Work to be completed
The entries underneath need to be duplicated exactly, with none omitted.

Input records
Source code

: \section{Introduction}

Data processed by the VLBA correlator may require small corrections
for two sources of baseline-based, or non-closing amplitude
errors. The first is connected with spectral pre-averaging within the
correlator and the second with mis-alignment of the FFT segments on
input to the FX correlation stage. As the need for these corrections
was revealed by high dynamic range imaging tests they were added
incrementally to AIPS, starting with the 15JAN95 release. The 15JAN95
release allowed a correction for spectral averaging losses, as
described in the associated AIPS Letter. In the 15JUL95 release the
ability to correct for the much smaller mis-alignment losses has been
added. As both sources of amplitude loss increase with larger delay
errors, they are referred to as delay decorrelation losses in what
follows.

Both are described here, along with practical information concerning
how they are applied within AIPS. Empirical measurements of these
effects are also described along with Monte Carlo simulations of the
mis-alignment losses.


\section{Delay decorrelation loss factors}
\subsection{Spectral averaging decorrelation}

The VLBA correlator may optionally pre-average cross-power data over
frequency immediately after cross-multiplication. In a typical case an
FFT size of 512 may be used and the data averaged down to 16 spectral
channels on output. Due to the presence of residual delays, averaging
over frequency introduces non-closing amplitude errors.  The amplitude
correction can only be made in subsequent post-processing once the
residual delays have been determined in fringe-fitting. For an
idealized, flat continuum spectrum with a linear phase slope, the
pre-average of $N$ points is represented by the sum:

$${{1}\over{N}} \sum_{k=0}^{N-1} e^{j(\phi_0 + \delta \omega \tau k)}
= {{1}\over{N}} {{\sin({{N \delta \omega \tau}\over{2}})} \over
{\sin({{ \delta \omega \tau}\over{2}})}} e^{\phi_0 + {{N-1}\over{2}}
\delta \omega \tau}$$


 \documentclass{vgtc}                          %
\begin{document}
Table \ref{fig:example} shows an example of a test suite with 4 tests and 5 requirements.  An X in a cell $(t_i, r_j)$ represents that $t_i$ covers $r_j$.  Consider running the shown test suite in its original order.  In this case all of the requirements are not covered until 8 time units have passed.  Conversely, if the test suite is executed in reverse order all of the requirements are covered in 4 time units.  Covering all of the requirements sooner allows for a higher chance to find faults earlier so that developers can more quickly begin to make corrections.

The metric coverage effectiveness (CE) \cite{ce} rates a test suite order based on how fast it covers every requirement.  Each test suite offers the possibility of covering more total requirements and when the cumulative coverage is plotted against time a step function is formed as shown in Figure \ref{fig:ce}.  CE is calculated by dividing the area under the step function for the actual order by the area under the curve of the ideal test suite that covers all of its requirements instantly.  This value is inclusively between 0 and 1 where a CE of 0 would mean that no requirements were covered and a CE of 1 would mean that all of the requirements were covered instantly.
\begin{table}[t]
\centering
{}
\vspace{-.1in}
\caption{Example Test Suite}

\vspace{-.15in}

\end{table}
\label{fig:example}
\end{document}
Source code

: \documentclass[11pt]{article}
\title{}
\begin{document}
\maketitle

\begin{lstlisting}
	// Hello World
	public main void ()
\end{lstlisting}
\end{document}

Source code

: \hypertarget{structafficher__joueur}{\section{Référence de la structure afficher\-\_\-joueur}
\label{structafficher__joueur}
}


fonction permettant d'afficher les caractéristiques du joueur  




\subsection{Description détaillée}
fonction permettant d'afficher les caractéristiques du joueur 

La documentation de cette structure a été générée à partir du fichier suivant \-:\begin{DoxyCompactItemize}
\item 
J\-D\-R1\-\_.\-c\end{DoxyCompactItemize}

Task output
Source code

: \section{Introduction}

Data processed by the VLBA correlator may require small corrections
for two sources of baseline-based, or non-closing amplitude
errors. The first is connected with spectral pre-averaging within the
correlator and the second with mis-alignment of the FFT segments on
input to the FX correlation stage. As the need for these corrections
was revealed by high dynamic range imaging tests they were added
incrementally to AIPS, starting with the 15JAN95 release. The 15JAN95
release allowed a correction for spectral averaging losses, as
described in the associated AIPS Letter. In the 15JUL95 release the
ability to correct for the much smaller mis-alignment losses has been
added. As both sources of amplitude loss increase with larger delay
errors, they are referred to as delay decorrelation losses in what
follows.

Both are described here, along with practical information concerning
how they are applied within AIPS. Empirical measurements of these
effects are also described along with Monte Carlo simulations of the
mis-alignment losses.


\section{Delay decorrelation loss factors}
\subsection{Spectral averaging decorrelation}

The VLBA correlator may optionally pre-average cross-power data over
frequency immediately after cross-multiplication. In a typical case an
FFT size of 512 may be used and the data averaged down to 16 spectral
channels on output. Due to the presence of residual delays, averaging
over frequency introduces non-closing amplitude errors.  The amplitude
correction can only be made in subsequent post-processing once the
residual delays have been determined in fringe-fitting. For an
idealized, flat continuum spectrum with a linear phase slope, the
pre-average of $N$ points is represented by the sum:

$${{1}\over{N}} \sum_{k=0}^{N-1} e^{j(\phi_0 + \delta \omega \tau k)}
= {{1}\over{N}} {{\sin({{N \delta \omega \tau}\over{2}})} \over
{\sin({{ \delta \omega \tau}\over{2}})}} e^{\phi_0 + {{N-1}\over{2}}
\delta \omega \tau}$$


 \documentclass{vgtc}                          %
\begin{document}
Table \ref{fig:example} shows an example of a test suite with 4 tests and 5 requirements.  An X in a cell $(t_i, r_j)$ represents that $t_i$ covers $r_j$.  Consider running the shown test suite in its original order.  In this case all of the requirements are not covered until 8 time units have passed.  Conversely, if the test suite is executed in reverse order all of the requirements are covered in 4 time units.  Covering all of the requirements sooner allows for a higher chance to find faults earlier so that developers can more quickly begin to make corrections.

The metric coverage effectiveness (CE) \cite{ce} rates a test suite order based on how fast it covers every requirement.  Each test suite offers the possibility of covering more total requirements and when the cumulative coverage is plotted against time a step function is formed as shown in Figure \ref{fig:ce}.  CE is calculated by dividing the area under the step function for the actual order by the area under the curve of the ideal test suite that covers all of its requirements instantly.  This value is inclusively between 0 and 1 where a CE of 0 would mean that no requirements were covered and a CE of 1 would mean that all of the requirements were covered instantly.
\begin{table}[t]
\centering
{}
\vspace{-.1in}
\caption{Example Test Suite}

\vspace{-.15in}

\end{table}
\label{fig:example}
\end{document}
Source code

: \documentclass[11pt]{article}
\title{}
\begin{document}
\maketitle

\begin{lstlisting}
	// Hello World
	public main void ()
\end{lstlisting}
\end{document}

Source code

: \hypertarget{structafficher__joueur}{\section{Référence de la structure afficher\-\_\-joueur}
\label{structafficher__joueur}
}


fonction permettant d'afficher les caractéristiques du joueur  




\subsection{Description détaillée}
fonction permettant d'afficher les caractéristiques du joueur 

La documentation de cette structure a été générée à partir du fichier suivant \-:\begin{DoxyCompactItemize}
\item 
J\-D\-R1\-\_.\-c\end{DoxyCompactItemize}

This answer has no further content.